> _WHAT TO DO_:
Repeat every entry in the listing below, exactly.

# # # #

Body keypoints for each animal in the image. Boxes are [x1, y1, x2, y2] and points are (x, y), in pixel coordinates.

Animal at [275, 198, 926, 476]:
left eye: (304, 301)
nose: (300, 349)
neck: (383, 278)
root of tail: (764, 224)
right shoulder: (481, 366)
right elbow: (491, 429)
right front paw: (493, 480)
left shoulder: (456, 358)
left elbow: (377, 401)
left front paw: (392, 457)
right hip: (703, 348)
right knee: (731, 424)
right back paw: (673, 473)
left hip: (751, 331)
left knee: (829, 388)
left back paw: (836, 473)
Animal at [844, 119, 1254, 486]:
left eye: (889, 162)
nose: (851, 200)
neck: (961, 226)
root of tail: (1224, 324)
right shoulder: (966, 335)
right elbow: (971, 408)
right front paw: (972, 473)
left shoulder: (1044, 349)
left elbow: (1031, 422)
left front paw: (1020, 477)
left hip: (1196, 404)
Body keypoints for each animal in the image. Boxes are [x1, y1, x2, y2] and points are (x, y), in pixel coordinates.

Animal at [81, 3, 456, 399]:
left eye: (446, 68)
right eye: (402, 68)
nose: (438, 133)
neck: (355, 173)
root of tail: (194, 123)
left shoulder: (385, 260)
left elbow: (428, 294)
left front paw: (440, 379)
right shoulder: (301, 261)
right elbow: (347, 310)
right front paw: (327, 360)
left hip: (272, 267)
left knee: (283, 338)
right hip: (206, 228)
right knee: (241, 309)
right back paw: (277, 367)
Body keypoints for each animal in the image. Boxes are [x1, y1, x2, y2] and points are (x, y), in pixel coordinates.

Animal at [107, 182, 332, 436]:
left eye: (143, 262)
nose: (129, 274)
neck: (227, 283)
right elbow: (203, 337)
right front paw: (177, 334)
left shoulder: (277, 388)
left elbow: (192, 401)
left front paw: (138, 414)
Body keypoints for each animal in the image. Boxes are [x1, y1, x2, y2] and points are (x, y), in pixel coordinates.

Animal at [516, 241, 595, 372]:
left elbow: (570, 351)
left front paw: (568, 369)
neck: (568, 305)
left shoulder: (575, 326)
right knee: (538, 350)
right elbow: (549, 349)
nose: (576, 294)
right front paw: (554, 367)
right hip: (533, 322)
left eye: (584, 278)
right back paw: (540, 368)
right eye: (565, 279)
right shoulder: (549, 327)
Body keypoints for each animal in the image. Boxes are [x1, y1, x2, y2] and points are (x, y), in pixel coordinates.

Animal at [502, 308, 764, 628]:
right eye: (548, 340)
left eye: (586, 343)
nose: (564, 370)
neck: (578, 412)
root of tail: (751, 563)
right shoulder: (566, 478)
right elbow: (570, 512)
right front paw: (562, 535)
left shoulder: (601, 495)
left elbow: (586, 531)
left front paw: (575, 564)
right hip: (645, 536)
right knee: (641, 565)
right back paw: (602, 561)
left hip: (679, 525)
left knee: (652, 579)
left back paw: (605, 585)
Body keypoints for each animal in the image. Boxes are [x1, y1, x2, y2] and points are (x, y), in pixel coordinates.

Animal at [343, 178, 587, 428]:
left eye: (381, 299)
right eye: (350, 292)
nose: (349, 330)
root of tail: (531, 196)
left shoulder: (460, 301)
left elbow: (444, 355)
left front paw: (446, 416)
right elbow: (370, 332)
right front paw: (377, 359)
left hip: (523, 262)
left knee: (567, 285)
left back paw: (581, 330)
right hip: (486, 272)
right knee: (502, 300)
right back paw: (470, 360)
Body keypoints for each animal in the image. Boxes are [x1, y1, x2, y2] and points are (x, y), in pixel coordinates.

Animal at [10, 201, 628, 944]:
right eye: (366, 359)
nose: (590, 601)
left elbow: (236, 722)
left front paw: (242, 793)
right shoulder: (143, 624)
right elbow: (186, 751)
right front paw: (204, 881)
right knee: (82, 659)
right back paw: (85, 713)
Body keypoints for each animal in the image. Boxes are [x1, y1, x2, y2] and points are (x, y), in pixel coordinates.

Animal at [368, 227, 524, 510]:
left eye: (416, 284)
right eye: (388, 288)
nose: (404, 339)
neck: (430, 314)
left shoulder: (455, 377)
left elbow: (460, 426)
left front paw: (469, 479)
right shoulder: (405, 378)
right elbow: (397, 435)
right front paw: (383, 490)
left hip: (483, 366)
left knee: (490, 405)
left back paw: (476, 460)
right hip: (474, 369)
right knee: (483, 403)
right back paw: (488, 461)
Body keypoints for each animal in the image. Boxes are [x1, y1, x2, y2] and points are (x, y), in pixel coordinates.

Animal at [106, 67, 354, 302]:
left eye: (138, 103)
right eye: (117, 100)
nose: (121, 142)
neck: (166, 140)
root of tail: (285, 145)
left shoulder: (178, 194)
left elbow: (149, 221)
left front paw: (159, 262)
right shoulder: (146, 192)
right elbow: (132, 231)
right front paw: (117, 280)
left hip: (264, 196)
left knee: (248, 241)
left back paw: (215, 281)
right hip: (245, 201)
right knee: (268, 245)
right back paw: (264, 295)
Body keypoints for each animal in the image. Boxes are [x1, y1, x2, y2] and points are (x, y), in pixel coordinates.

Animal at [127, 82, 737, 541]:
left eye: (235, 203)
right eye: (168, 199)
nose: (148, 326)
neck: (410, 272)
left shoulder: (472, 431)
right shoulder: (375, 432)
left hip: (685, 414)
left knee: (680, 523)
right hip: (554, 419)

# # # #

> _ANSWER BOX_:
Body keypoints for each animal in the image. Boxes are [x1, y1, x2, y2] and points are (x, y), in pixel coordinates.

Animal at [275, 198, 926, 476]:
left eye: (304, 301)
nose: (300, 349)
neck: (383, 278)
root of tail: (764, 224)
right shoulder: (481, 366)
right elbow: (491, 429)
right front paw: (493, 480)
left shoulder: (456, 358)
left elbow: (377, 401)
left front paw: (392, 457)
right hip: (703, 348)
right knee: (731, 424)
right back paw: (673, 473)
left hip: (751, 331)
left knee: (829, 388)
left back paw: (836, 473)
Animal at [844, 119, 1254, 486]:
left eye: (889, 162)
nose: (851, 200)
neck: (961, 226)
root of tail: (1224, 324)
right shoulder: (966, 335)
right elbow: (971, 408)
right front paw: (972, 473)
left shoulder: (1044, 349)
left elbow: (1031, 422)
left front paw: (1020, 477)
left hip: (1196, 404)
Body keypoints for each animal in the image. Boxes are [x1, y1, x2, y2] and points are (x, y), in pixel coordinates.

Animal at [81, 3, 456, 399]:
left eye: (446, 68)
right eye: (402, 68)
nose: (438, 133)
neck: (355, 173)
root of tail: (194, 123)
left shoulder: (385, 260)
left elbow: (428, 294)
left front paw: (440, 379)
right shoulder: (301, 261)
right elbow: (347, 310)
right front paw: (327, 360)
left hip: (272, 267)
left knee: (283, 338)
right hip: (206, 228)
right knee: (241, 309)
right back paw: (277, 367)
Body keypoints for each animal in the image. Boxes are [x1, y1, x2, y2] and points are (x, y), in pixel coordinates.

Animal at [107, 182, 332, 436]:
left eye: (143, 262)
nose: (129, 274)
neck: (227, 283)
right elbow: (203, 337)
right front paw: (177, 334)
left shoulder: (277, 388)
left elbow: (192, 401)
left front paw: (138, 414)
Body keypoints for each animal in the image. Boxes are [x1, y1, x2, y2] and points are (x, y), in pixel coordinates.

Animal at [516, 241, 595, 372]:
left elbow: (570, 351)
left front paw: (568, 369)
neck: (568, 305)
left shoulder: (575, 326)
right knee: (538, 350)
right elbow: (549, 349)
nose: (576, 294)
right front paw: (554, 367)
right hip: (533, 322)
left eye: (584, 278)
right back paw: (540, 368)
right eye: (565, 279)
right shoulder: (549, 327)
Body keypoints for each animal in the image. Boxes are [x1, y1, x2, y2] and points are (x, y), in pixel coordinates.

Animal at [502, 308, 764, 628]:
right eye: (548, 340)
left eye: (586, 343)
nose: (564, 370)
neck: (578, 412)
root of tail: (751, 563)
right shoulder: (566, 478)
right elbow: (570, 512)
right front paw: (562, 535)
left shoulder: (601, 495)
left elbow: (586, 531)
left front paw: (575, 564)
right hip: (645, 536)
right knee: (641, 565)
right back paw: (602, 561)
left hip: (679, 525)
left knee: (652, 579)
left back paw: (605, 585)
Body keypoints for each animal in the image. Boxes are [x1, y1, x2, y2] and points are (x, y), in pixel coordinates.

Animal at [343, 178, 587, 428]:
left eye: (381, 299)
right eye: (350, 292)
nose: (349, 330)
root of tail: (531, 196)
left shoulder: (460, 301)
left elbow: (444, 355)
left front paw: (446, 416)
right elbow: (370, 332)
right front paw: (377, 359)
left hip: (523, 262)
left knee: (567, 285)
left back paw: (581, 330)
right hip: (486, 272)
right knee: (502, 300)
right back paw: (470, 360)
Body keypoints for each animal in the image. Boxes are [x1, y1, x2, y2] and points are (x, y), in pixel coordinates.

Animal at [10, 201, 628, 944]:
right eye: (366, 359)
nose: (590, 601)
left elbow: (236, 722)
left front paw: (242, 793)
right shoulder: (143, 624)
right elbow: (186, 751)
right front paw: (204, 881)
right knee: (82, 659)
right back paw: (85, 713)
Body keypoints for each animal in the image. Boxes are [x1, y1, x2, y2] and points are (x, y), in pixel coordinates.

Animal at [368, 227, 524, 510]:
left eye: (416, 284)
right eye: (388, 288)
nose: (404, 339)
neck: (430, 314)
left shoulder: (455, 377)
left elbow: (460, 426)
left front paw: (469, 479)
right shoulder: (405, 378)
right elbow: (397, 435)
right front paw: (383, 490)
left hip: (483, 366)
left knee: (490, 405)
left back paw: (476, 460)
right hip: (474, 369)
right knee: (483, 403)
right back paw: (488, 461)
Body keypoints for each animal in the image. Boxes are [x1, y1, x2, y2] and points are (x, y), in pixel coordinates.

Animal at [106, 67, 354, 302]:
left eye: (138, 103)
right eye: (117, 100)
nose: (121, 142)
neck: (166, 140)
root of tail: (285, 145)
left shoulder: (178, 194)
left elbow: (149, 221)
left front paw: (159, 262)
right shoulder: (146, 192)
right elbow: (132, 231)
right front paw: (117, 280)
left hip: (264, 196)
left knee: (248, 241)
left back paw: (215, 281)
right hip: (245, 201)
right knee: (268, 245)
right back paw: (264, 295)
Body keypoints for each animal in the image. Boxes are [x1, y1, x2, y2] and points are (x, y), in pixel coordinates.

Animal at [127, 82, 737, 541]:
left eye: (235, 203)
right eye: (168, 199)
nose: (148, 326)
neck: (410, 272)
left shoulder: (472, 431)
right shoulder: (375, 432)
left hip: (685, 414)
left knee: (680, 523)
right hip: (554, 419)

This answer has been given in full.